=== Work task ===
Please quote exactly the lines below from the line containing "ο party ή για θεματικό event. Τα παιδιά" to the line containing "Мед/родзинки/горіхи: за смаком", both lines included, and nothing else.

[[ Data for this exercise, beginning ]]

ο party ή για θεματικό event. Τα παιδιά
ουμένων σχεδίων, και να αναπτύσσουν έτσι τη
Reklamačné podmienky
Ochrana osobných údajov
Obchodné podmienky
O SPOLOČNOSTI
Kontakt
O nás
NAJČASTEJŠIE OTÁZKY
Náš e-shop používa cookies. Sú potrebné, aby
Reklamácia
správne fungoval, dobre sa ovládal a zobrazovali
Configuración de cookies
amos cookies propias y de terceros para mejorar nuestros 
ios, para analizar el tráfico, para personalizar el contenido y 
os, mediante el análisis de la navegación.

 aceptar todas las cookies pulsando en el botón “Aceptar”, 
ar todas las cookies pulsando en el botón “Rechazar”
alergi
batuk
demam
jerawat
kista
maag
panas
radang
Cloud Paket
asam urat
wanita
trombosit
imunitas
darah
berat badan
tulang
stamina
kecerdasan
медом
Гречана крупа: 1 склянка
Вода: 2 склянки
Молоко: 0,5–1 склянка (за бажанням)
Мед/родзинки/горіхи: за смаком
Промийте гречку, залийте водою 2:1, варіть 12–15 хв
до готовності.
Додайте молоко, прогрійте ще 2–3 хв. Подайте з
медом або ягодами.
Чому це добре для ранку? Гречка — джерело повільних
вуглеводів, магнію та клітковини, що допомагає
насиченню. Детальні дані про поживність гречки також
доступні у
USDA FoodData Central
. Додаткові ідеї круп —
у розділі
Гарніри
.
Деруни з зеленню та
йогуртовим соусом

[[ Data for this exercise, end ]]
[[ Data for this exercise, beginning ]]

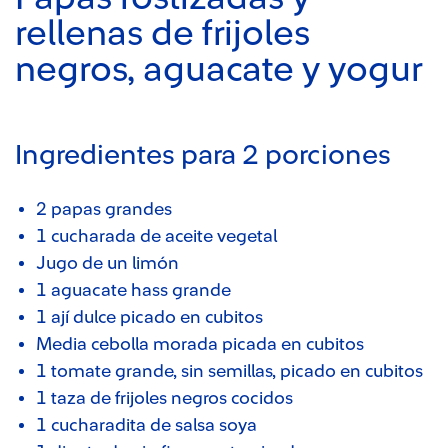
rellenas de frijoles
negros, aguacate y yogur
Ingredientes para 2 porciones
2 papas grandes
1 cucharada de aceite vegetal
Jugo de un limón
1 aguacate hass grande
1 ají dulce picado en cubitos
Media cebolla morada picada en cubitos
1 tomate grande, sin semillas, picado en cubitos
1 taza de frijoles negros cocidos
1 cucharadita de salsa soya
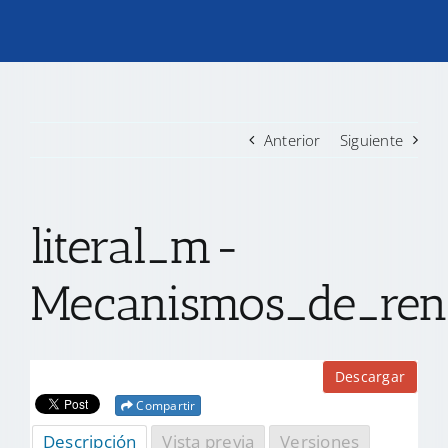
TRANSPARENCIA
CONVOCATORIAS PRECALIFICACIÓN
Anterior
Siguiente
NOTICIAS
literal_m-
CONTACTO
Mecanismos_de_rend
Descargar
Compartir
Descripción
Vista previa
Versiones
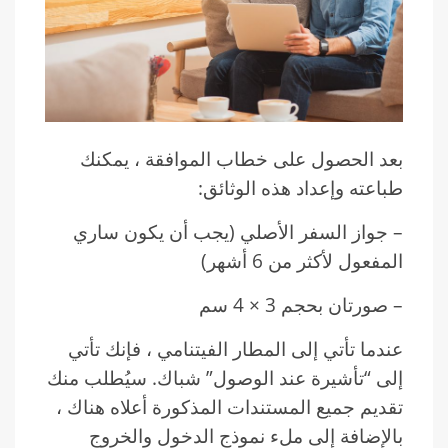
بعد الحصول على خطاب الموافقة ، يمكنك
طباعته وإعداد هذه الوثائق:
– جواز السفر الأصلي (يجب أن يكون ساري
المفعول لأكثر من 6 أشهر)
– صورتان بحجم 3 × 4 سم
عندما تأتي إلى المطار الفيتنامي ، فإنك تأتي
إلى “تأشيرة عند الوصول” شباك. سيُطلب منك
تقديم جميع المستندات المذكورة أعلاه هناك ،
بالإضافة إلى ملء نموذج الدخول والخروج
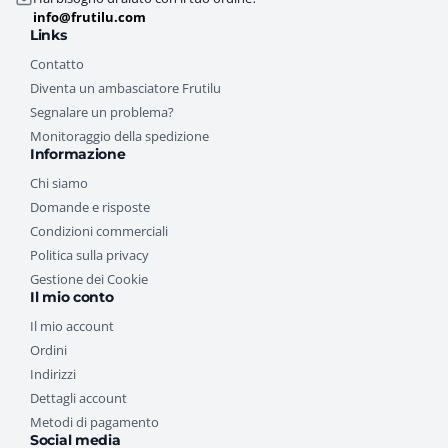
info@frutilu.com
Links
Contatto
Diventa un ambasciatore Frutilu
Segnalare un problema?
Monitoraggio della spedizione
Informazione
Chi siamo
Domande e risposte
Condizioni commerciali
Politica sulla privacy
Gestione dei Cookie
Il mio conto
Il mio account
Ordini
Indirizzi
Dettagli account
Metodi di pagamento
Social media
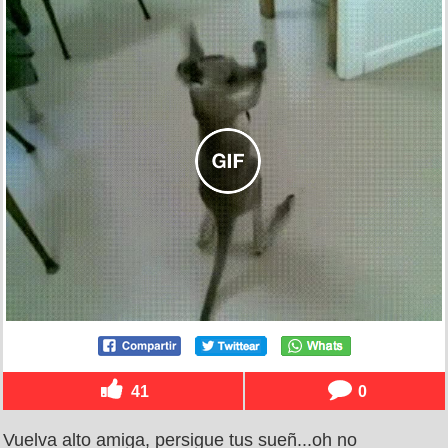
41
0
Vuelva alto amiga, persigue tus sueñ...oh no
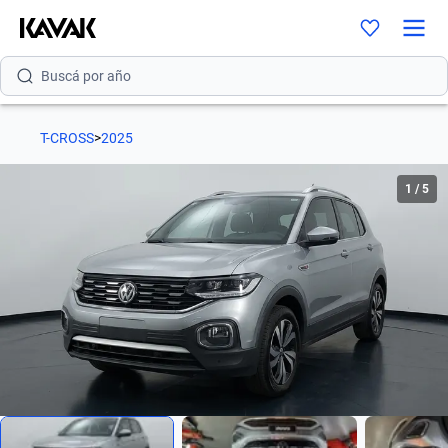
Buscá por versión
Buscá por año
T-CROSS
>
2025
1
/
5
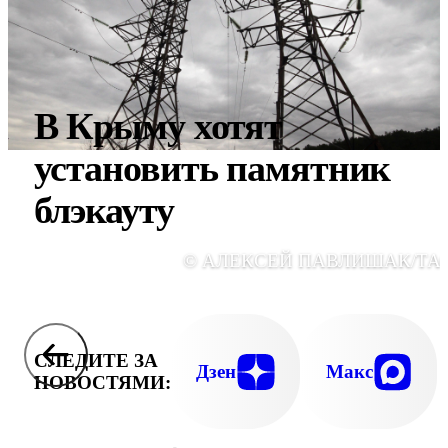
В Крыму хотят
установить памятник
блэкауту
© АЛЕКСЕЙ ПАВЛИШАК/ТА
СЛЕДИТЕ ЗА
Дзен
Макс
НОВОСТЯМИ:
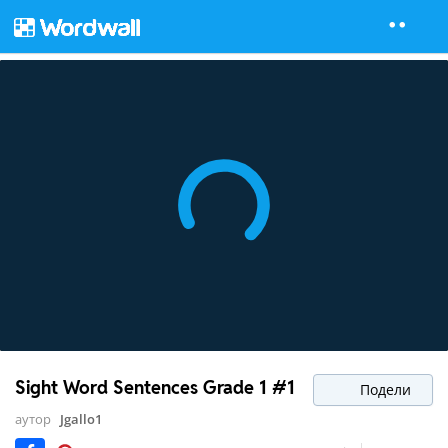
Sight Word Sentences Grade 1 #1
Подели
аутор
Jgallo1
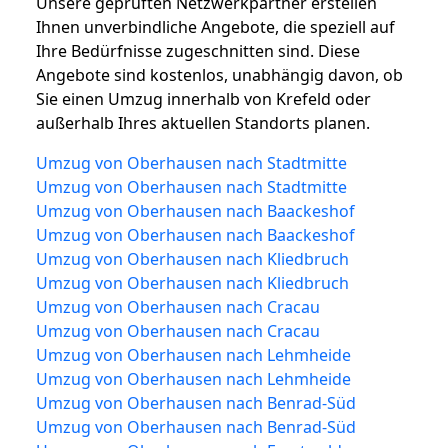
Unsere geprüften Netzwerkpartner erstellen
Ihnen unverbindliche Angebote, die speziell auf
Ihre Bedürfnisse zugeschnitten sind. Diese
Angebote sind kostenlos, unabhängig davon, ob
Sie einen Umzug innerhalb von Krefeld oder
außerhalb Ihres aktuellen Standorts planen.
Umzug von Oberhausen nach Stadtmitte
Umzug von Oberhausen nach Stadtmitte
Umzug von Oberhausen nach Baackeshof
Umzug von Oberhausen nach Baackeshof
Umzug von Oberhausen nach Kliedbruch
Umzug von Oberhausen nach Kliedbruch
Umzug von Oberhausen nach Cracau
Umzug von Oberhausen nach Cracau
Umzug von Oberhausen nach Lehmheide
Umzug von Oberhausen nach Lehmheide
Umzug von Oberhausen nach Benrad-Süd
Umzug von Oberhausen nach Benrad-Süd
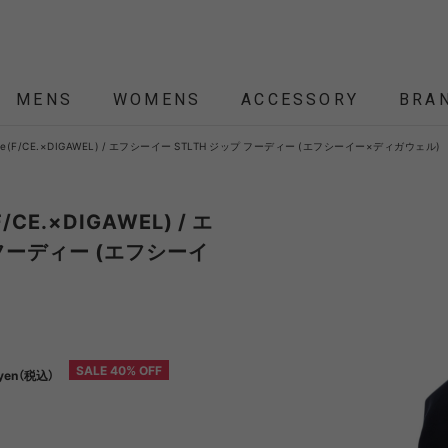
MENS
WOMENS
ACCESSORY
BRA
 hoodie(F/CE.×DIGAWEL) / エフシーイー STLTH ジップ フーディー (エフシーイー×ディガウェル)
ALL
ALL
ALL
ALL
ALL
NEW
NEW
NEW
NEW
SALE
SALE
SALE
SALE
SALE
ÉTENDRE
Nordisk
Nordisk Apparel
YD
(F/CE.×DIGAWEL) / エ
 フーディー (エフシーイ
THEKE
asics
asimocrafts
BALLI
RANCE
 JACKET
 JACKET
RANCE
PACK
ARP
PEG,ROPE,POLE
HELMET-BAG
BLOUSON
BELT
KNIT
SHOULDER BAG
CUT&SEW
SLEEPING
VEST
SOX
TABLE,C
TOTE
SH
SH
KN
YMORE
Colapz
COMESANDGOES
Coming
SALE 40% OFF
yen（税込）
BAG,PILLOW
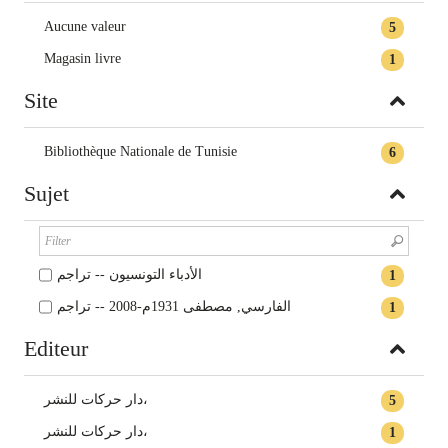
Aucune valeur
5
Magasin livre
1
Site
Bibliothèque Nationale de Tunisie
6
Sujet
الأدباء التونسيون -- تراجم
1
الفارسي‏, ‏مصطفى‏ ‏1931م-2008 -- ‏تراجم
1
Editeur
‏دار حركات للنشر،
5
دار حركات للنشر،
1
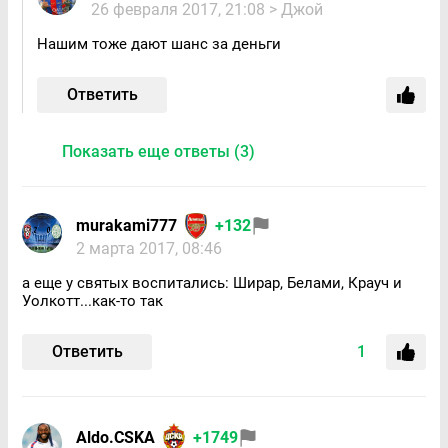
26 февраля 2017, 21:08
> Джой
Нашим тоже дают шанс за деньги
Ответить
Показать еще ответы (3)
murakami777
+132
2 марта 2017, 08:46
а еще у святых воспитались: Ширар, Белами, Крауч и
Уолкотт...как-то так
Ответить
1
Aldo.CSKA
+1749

[[ Data for this exercise, end ]]
[[ Data for this exercise, beginning ]]

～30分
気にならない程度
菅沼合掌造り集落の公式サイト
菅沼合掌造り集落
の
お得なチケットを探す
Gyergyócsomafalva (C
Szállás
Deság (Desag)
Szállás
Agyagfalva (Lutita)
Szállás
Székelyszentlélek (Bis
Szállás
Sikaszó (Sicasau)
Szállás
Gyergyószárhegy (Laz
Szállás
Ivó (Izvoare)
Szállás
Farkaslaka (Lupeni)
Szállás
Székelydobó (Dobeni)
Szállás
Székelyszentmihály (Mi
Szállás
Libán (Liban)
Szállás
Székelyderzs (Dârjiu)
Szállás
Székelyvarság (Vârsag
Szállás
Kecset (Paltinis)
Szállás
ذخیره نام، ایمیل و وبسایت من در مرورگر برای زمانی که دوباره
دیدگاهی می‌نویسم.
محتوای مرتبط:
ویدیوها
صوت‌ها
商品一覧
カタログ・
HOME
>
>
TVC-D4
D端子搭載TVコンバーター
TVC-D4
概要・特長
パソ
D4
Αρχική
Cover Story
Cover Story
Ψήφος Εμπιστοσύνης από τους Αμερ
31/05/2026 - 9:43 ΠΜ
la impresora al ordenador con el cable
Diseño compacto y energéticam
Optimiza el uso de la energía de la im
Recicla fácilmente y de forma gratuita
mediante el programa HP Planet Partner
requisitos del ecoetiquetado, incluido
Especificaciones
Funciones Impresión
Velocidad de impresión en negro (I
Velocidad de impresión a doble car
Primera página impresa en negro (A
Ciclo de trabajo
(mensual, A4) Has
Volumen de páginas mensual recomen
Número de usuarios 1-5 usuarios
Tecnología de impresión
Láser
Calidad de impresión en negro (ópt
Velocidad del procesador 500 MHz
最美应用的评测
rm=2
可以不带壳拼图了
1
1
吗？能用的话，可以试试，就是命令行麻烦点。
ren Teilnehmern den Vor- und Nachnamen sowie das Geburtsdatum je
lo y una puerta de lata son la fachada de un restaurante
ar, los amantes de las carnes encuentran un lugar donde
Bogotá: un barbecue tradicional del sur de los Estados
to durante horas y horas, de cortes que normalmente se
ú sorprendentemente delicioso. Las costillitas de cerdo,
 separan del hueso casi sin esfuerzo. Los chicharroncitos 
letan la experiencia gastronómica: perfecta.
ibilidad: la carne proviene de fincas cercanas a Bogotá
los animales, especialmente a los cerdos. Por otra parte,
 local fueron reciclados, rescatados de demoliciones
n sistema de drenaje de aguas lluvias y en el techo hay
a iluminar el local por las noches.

[[ Data for this exercise, end ]]

=== Answer space ===
ο party ή για θεματικό event. Τα παιδιά
ουμένων σχεδίων, και να αναπτύσσουν έτσι τη
Reklamačné podmienky
Ochrana osobných údajov
Obchodné podmienky
O SPOLOČNOSTI
Kontakt
O nás
NAJČASTEJŠIE OTÁZKY
Náš e-shop používa cookies. Sú potrebné, aby
Reklamácia
správne fungoval, dobre sa ovládal a zobrazovali
Configuración de cookies
amos cookies propias y de terceros para mejorar nuestros 
ios, para analizar el tráfico, para personalizar el contenido y 
os, mediante el análisis de la navegación.

 aceptar todas las cookies pulsando en el botón “Aceptar”, 
ar todas las cookies pulsando en el botón “Rechazar”
alergi
batuk
demam
jerawat
kista
maag
panas
radang
Cloud Paket
asam urat
wanita
trombosit
imunitas
darah
berat badan
tulang
stamina
kecerdasan
медом
Гречана крупа: 1 склянка
Вода: 2 склянки
Молоко: 0,5–1 склянка (за бажанням)
Мед/родзинки/горіхи: за смаком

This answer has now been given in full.